Ia menegaskan asuransi tidak bisa lagi hanya dipandang sebagai pelengkap sektor keuangan, melainkan harus diakui sebagai pilar utama ketahanan nasional.
Di tengah era yang penuh ketidakpastian dan risiko yang semakin kompleks, Ogi menekankan industri asuransi memiliki peran strategis dalam memastikan Indonesia yang tangguh, inklusif, dan berdaya saing.
Ogi juga menambahkan peran asuransi seharusnya setara dengan perbankan dan kebijakan fiskal dalam menjaga kestabilan sistem keuangan.
“Di era risiko yang semakin kompleks, asuransi seharusnya menjadi pilar utama ketahanan nasional, berdampingan dengan sistem perbankan, fiskal, dan ekosistem keuangan lainnya,” kata Ogi dalam sambutannya di acara Indonesia Insurance Summit, di Nusa Dua, Bali, Kamis (22/5/2025).
Lebih lanjut, Ogi menuturkan, kontribusi sektor perasuransian terhadap PDB Indonesia masih elative rendah dibandingkan dengan negara-negara lain. Hingga akhir 2024, rasio aset industri asuransi terhadap PDB kita baru mencapai 5,12 persen. Angka ini menjaminkan masih terdapat ruang pertumbuhan bagi industri perasuransian yang sangat besar.
Transformasi Sektor Perasuransian di Indonesia
Pada kesempatan yang sama, Ogi menguraikan 5 faktor pembeda utama di sektor perasuransian di Indonesia pada masa kini dengan era-era sebelumnya, terutama pasca pandemi COVID-19.
Pertama, meningkatnya kesadaran masyarakat terhadap risiko khususnya kesehatan. Kedua, ekspektasi konsumen yang kini menuntut layanan yang cepat, mudah, dan transparan.
Ketiga, adopsi teknologi yang masif dalam merancang, mendistribusikan, dan melayani produk asuransi. Keempat, komitmen global terhadap keuangan berkelanjutan. Kemudian kelima, perubahan regulasi besar seperti implementasi Undang-Undang P2SK.

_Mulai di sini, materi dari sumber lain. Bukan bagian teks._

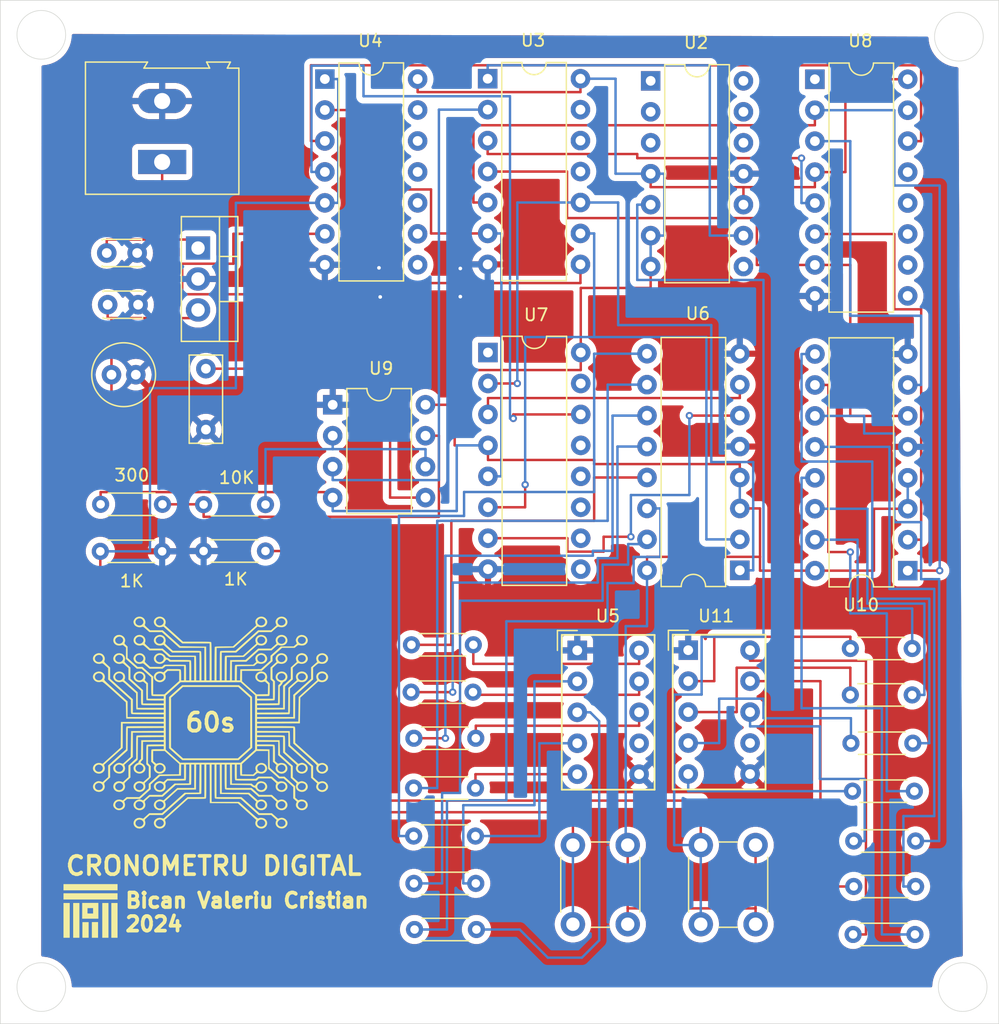
<source format=kicad_pcb>
(kicad_pcb
	(version 20240108)
	(generator "pcbnew")
	(generator_version "8.0")
	(general
		(thickness 1.6)
		(legacy_teardrops no)
	)
	(paper "A4")
	(layers
		(0 "F.Cu" signal)
		(31 "B.Cu" signal)
		(32 "B.Adhes" user "B.Adhesive")
		(33 "F.Adhes" user "F.Adhesive")
		(34 "B.Paste" user)
		(35 "F.Paste" user)
		(36 "B.SilkS" user "B.Silkscreen")
		(37 "F.SilkS" user "F.Silkscreen")
		(38 "B.Mask" user)
		(39 "F.Mask" user)
		(40 "Dwgs.User" user "User.Drawings")
		(41 "Cmts.User" user "User.Comments")
		(42 "Eco1.User" user "User.Eco1")
		(43 "Eco2.User" user "User.Eco2")
		(44 "Edge.Cuts" user)
		(45 "Margin" user)
		(46 "B.CrtYd" user "B.Courtyard")
		(47 "F.CrtYd" user "F.Courtyard")
		(48 "B.Fab" user)
		(49 "F.Fab" user)
		(50 "User.1" user)
		(51 "User.2" user)
		(52 "User.3" user)
		(53 "User.4" user)
		(54 "User.5" user)
		(55 "User.6" user)
		(56 "User.7" user)
		(57 "User.8" user)
		(58 "User.9" user)
	)
	(setup
		(stackup
			(layer "F.SilkS"
				(type "Top Silk Screen")
			)
			(layer "F.Paste"
				(type "Top Solder Paste")
			)
			(layer "F.Mask"
				(type "Top Solder Mask")
				(thickness 0.01)
			)
			(layer "F.Cu"
				(type "copper")
				(thickness 0.035)
			)
			(layer "dielectric 1"
				(type "core")
				(thickness 1.51)
				(material "FR4")
				(epsilon_r 4.5)
				(loss_tangent 0.02)
			)
			(layer "B.Cu"
				(type "copper")
				(thickness 0.035)
			)
			(layer "B.Mask"
				(type "Bottom Solder Mask")
				(thickness 0.01)
			)
			(layer "B.Paste"
				(type "Bottom Solder Paste")
			)
			(layer "B.SilkS"
				(type "Bottom Silk Screen")
			)
			(copper_finish "None")
			(dielectric_constraints no)
		)
		(pad_to_mask_clearance 0)
		(allow_soldermask_bridges_in_footprints no)
		(pcbplotparams
			(layerselection 0x00010fc_ffffffff)
			(plot_on_all_layers_selection 0x0000000_00000000)
			(disableapertmacros no)
			(usegerberextensions no)
			(usegerberattributes yes)
			(usegerberadvancedattributes yes)
			(creategerberjobfile yes)
			(dashed_line_dash_ratio 12.000000)
			(dashed_line_gap_ratio 3.000000)
			(svgprecision 4)
			(plotframeref no)
			(viasonmask no)
			(mode 1)
			(useauxorigin no)
			(hpglpennumber 1)
			(hpglpenspeed 20)
			(hpglpendiameter 15.000000)
			(pdf_front_fp_property_popups yes)
			(pdf_back_fp_property_popups yes)
			(dxfpolygonmode yes)
			(dxfimperialunits yes)
			(dxfusepcbnewfont yes)
			(psnegative no)
			(psa4output no)
			(plotreference yes)
			(plotvalue yes)
			(plotfptext yes)
			(plotinvisibletext no)
			(sketchpadsonfab no)
			(subtractmaskfromsilk no)
			(outputformat 1)
			(mirror no)
			(drillshape 0)
			(scaleselection 1)
			(outputdirectory "gerber/")
		)
	)
	(net 0 "")
	(net 1 "+5V")
	(net 2 "GND")
	(net 3 "Net-(J1-Pin_1)")
	(net 4 "Net-(U9-CV)")
	(net 5 "Net-(U6-Qa)")
	(net 6 "Net-(U5-A)")
	(net 7 "Net-(U5-B)")
	(net 8 "Net-(U6-Qb)")
	(net 9 "Net-(U5-C)")
	(net 10 "Net-(U6-Qc)")
	(net 11 "Net-(U6-Qd)")
	(net 12 "Net-(U5-D)")
	(net 13 "Net-(U6-Qe)")
	(net 14 "Net-(U5-E)")
	(net 15 "Net-(U5-F)")
	(net 16 "Net-(U6-Qf)")
	(net 17 "Net-(U6-Qg)")
	(net 18 "Net-(U5-G)")
	(net 19 "Net-(U10-Qa)")
	(net 20 "Net-(U11-A)")
	(net 21 "Net-(U11-B)")
	(net 22 "Net-(U10-Qb)")
	(net 23 "Net-(U11-C)")
	(net 24 "Net-(U10-Qc)")
	(net 25 "Net-(U11-D)")
	(net 26 "Net-(U10-Qd)")
	(net 27 "Net-(U10-Qe)")
	(net 28 "Net-(U11-E)")
	(net 29 "Net-(U10-Qf)")
	(net 30 "Net-(U11-F)")
	(net 31 "Net-(U10-Qg)")
	(net 32 "Net-(U11-G)")
	(net 33 "Net-(U8-UP)")
	(net 34 "Net-(U2A-C)")
	(net 35 "Net-(U9-DIS)")
	(net 36 "unconnected-(U2A-~{Q}-Pad8)")
	(net 37 "Net-(U2A-Q)")
	(net 38 "Net-(U3-Pad8)")
	(net 39 "Net-(U10-DB)")
	(net 40 "Net-(U10-DD)")
	(net 41 "Net-(U7-UP)")
	(net 42 "Net-(U6-DC)")
	(net 43 "Net-(U9-Q)")
	(net 44 "Net-(U6-DB)")
	(net 45 "Net-(U8-CLR)")
	(net 46 "Net-(U7-CLR)")
	(net 47 "unconnected-(U5-DP-Pad7)")
	(net 48 "Net-(U6-DD)")
	(net 49 "Net-(U6-DA)")
	(net 50 "unconnected-(U7-B-Pad1)")
	(net 51 "unconnected-(U7-~{BO}-Pad13)")
	(net 52 "unconnected-(U7-C-Pad10)")
	(net 53 "unconnected-(U7-D-Pad9)")
	(net 54 "unconnected-(U7-A-Pad15)")
	(net 55 "unconnected-(U7-~{CO}-Pad12)")
	(net 56 "unconnected-(U7-~{LOAD}-Pad11)")
	(net 57 "unconnected-(U8-~{BO}-Pad13)")
	(net 58 "unconnected-(U8-~{CO}-Pad12)")
	(net 59 "Net-(U10-DA)")
	(net 60 "unconnected-(U8-B-Pad1)")
	(net 61 "unconnected-(U8-~{LOAD}-Pad11)")
	(net 62 "Net-(U10-DC)")
	(net 63 "unconnected-(U8-A-Pad15)")
	(net 64 "unconnected-(U8-D-Pad9)")
	(net 65 "unconnected-(U8-C-Pad10)")
	(net 66 "unconnected-(U11-DP-Pad7)")
	(net 67 "unconnected-(U2B-K-Pad3)")
	(net 68 "unconnected-(U2B-Q-Pad12)")
	(net 69 "unconnected-(U2B-C-Pad1)")
	(net 70 "unconnected-(U2B-~{Q}-Pad13)")
	(net 71 "unconnected-(U2B-~{R}-Pad2)")
	(net 72 "unconnected-(U2B-J-Pad14)")
	(net 73 "unconnected-(U3-Pad11)")
	(net 74 "unconnected-(U3-Pad12)")
	(net 75 "unconnected-(U3-Pad13)")
	(net 76 "unconnected-(U4-Pad10)")
	(net 77 "unconnected-(U4-Pad11)")
	(net 78 "unconnected-(U4-Pad13)")
	(net 79 "unconnected-(U4-Pad9)")
	(net 80 "unconnected-(U4-Pad8)")
	(net 81 "unconnected-(U4-Pad12)")
	(net 82 "Net-(U9-THR)")
	(net 83 "Net-(R15-Pad1)")
	(footprint "Resistor_THT:R_Axial_DIN0204_L3.6mm_D1.6mm_P5.08mm_Horizontal" (layer "F.Cu") (at 177.9778 80.8482))
	(footprint "Resistor_THT:R_Axial_DIN0204_L3.6mm_D1.6mm_P5.08mm_Horizontal" (layer "F.Cu") (at 219.329 104.6226 180))
	(footprint "Capacitor_THT:C_Radial_D5.0mm_H11.0mm_P2.00mm" (layer "F.Cu") (at 155.3424 58.6806 180))
	(footprint "Package_DIP:DIP-14_W7.62mm" (layer "F.Cu") (at 197.622 34.5644))
	(footprint "Button_Switch_THT:SW_PUSH_6mm" (layer "F.Cu") (at 206.2374 97.2832 -90))
	(footprint "Resistor_THT:R_Axial_DIN0204_L3.6mm_D1.6mm_P5.08mm_Horizontal" (layer "F.Cu") (at 152.4254 73.1774))
	(footprint "Capacitor_THT:C_Disc_D3.0mm_W2.0mm_P2.50mm" (layer "F.Cu") (at 152.9534 48.6918))
	(footprint "Resistor_THT:R_Axial_DIN0204_L3.6mm_D1.6mm_P5.08mm_Horizontal" (layer "F.Cu") (at 165.989 69.342 180))
	(footprint "Resistor_THT:R_Axial_DIN0204_L3.6mm_D1.6mm_P5.08mm_Horizontal" (layer "F.Cu") (at 178.1556 96.5454))
	(footprint "Resistor_THT:R_Axial_DIN0204_L3.6mm_D1.6mm_P5.08mm_Horizontal" (layer "F.Cu") (at 219.1512 88.9254 180))
	(footprint "Resistor_THT:R_Axial_DIN0204_L3.6mm_D1.6mm_P5.08mm_Horizontal" (layer "F.Cu") (at 219.1004 84.963 180))
	(footprint "Package_DIP:DIP-14_W7.62mm" (layer "F.Cu") (at 170.8658 34.417))
	(footprint "Package_DIP:DIP-16_W7.62mm" (layer "F.Cu") (at 184.2616 56.8602))
	(footprint "Resistor_THT:R_Axial_DIN0204_L3.6mm_D1.6mm_P5.08mm_Horizontal" (layer "F.Cu") (at 165.989 73.152 180))
	(footprint "2.preety:2" (layer "F.Cu") (at 161.4678 87.2236))
	(footprint "Resistor_THT:R_Axial_DIN0204_L3.6mm_D1.6mm_P5.08mm_Horizontal" (layer "F.Cu") (at 178.1556 92.6084))
	(footprint "Package_TO_SOT_THT:TO-220-3_Vertical" (layer "F.Cu") (at 160.4518 48.2854 -90))
	(footprint "Package_DIP:DIP-16_W7.62mm" (layer "F.Cu") (at 218.7348 74.7626 180))
	(footprint "Capacitor_THT:C_Disc_D3.0mm_W2.0mm_P2.50mm"
		(layer "F.Cu")
		(uuid "8c5d92e2-2fc6-4a3e-ad38-ef765bb790d2")
		(at 153.0296 52.9336)
		(descr "C, Disc series, Radial, pin pitch=
... [562245 chars truncated]
</source>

“Ke depan sektor perasuransian harus bertransformasi secara progresif dan terukur melalui inovasi produk dan layanan yang mudah dipahami dan berorientasi pada konsumen,” jelas Ogi.
Menurut Ogi, proses transformasi ini bukan hanya soal teknologi, tetapi juga perubahan pola pikir dalam merancang model bisnis, memperbaiki distribusi, dan meningkatkan nilai tambah layanan bagi konsumen.
Salah satu tantangan utama adalah rendahnya literasi asuransi, di mana sebagian besar masyarakat masih menganggap asuransi sebagai beban atau kewajiban, bukan sebagai kebutuhan dasar.
“Asuransi masih dinilai oleh masyarakat merupakan suatu kewajiban, bukan sebagai kebutuhan. Nah ini yang mesti kita ubah secara bersama-sama,” tambahnya.